### Supplied passage:
○ ○ ○ ○

I got the first if statement right, but I am struggling to understand why the second if statement does not work..

Struggling to understand why the second if statement does not work. It points to the "." after firstExample?

Equality.java
// I have imported a java.io.Console for you, it is named console. 
String firstExample = "hello";
String secondExample = "hello";
String thirdExample = "HELLO";

if (firstExample == secondExample)
{
  console.printf("first is equal to second");
}

if (firstExample.equalsIgnoreCase == thirdExample.equalsIgnoreCase)
{
  console.printf("first and third are the same ignoring case");
}
Simon Coates
Simon Coates
28,694 Points

equalsIgnoreCase is a method on string. You pass in the string for comparison as a parameter. (see below.)

The other thing wrong with this code is the use of ==. for more.

2 Answers

Simon Coates
Simon Coates
28,694 Points
// I have imported a java.io.Console for you, it is named console.

○ ○ ○ ○

### Dataset rows:
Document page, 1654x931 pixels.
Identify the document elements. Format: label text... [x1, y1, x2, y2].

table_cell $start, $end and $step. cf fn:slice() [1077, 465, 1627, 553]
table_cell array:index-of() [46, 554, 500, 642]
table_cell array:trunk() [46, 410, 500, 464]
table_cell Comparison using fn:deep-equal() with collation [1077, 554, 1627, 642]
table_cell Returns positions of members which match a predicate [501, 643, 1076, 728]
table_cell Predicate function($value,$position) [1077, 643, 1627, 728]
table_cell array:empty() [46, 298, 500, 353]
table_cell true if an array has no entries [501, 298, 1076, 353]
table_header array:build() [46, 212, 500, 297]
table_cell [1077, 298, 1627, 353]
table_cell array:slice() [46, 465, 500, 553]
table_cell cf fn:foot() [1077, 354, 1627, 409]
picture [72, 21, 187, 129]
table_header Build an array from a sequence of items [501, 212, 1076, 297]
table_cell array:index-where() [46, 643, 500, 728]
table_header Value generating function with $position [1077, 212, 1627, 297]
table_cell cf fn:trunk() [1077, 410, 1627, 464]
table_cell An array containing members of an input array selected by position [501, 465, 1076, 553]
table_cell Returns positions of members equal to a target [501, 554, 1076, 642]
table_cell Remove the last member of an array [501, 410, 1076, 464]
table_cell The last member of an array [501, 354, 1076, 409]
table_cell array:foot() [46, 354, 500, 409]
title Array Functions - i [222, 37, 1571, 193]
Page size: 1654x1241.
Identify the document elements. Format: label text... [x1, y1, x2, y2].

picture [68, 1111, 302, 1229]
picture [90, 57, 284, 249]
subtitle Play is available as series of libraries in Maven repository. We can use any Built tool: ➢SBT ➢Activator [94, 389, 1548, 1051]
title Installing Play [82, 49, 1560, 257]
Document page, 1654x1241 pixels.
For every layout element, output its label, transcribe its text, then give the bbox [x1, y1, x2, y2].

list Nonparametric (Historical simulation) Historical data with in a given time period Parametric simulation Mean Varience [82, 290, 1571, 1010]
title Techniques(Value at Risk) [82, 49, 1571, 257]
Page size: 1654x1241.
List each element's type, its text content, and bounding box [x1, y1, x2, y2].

○ ○ ○ ○

### Work to complete:
1/ Summarize the forum thread on comparing strings in Java in two sentences.
2/ Carry the forum thread on comparing strings in Java forward from the point where it ends.

### Exercise responses:
1/ A poster has the first if statement right but cannot see why the second one, which compares firstExample.equalsIgnoreCase with thirdExample.equalsIgnoreCase using ==, does not work, and asks whether the problem points to the "." after firstExample. A reply explains that equalsIgnoreCase is a method on string that takes the string for comparison as a parameter, and that the use of == is also wrong in this code.

2/
String firstExample = "hello";
String secondExample = "hello";
String thirdExample = "HELLO";

if(firstExample.equals( secondExample)) {
  console.printf("first is equal to second");

}
if(firstExample.toLowerCase().equals( thirdExample.toLowerCase())) {
  console.printf("first and third are the same ignoring case");
}

java also has a equalsIgnoreCase method on string so you can bypass case conversion.

if(firstExample.equalsIgnoreCase( thirdExample)) {
  console.printf("first and third are the same ignoring case");
}

Because you're condition in the second if statement is wrong. equalsIgnoreCase() is a method, you will learn about methods in detail in the upcoming course. It is suppose to look like this

if (firstExample.equalsIgnoreCase( thirdExample)) { console.printf("first and third are the same ignoring case"); }

Hope it heped you understand .

Have great career!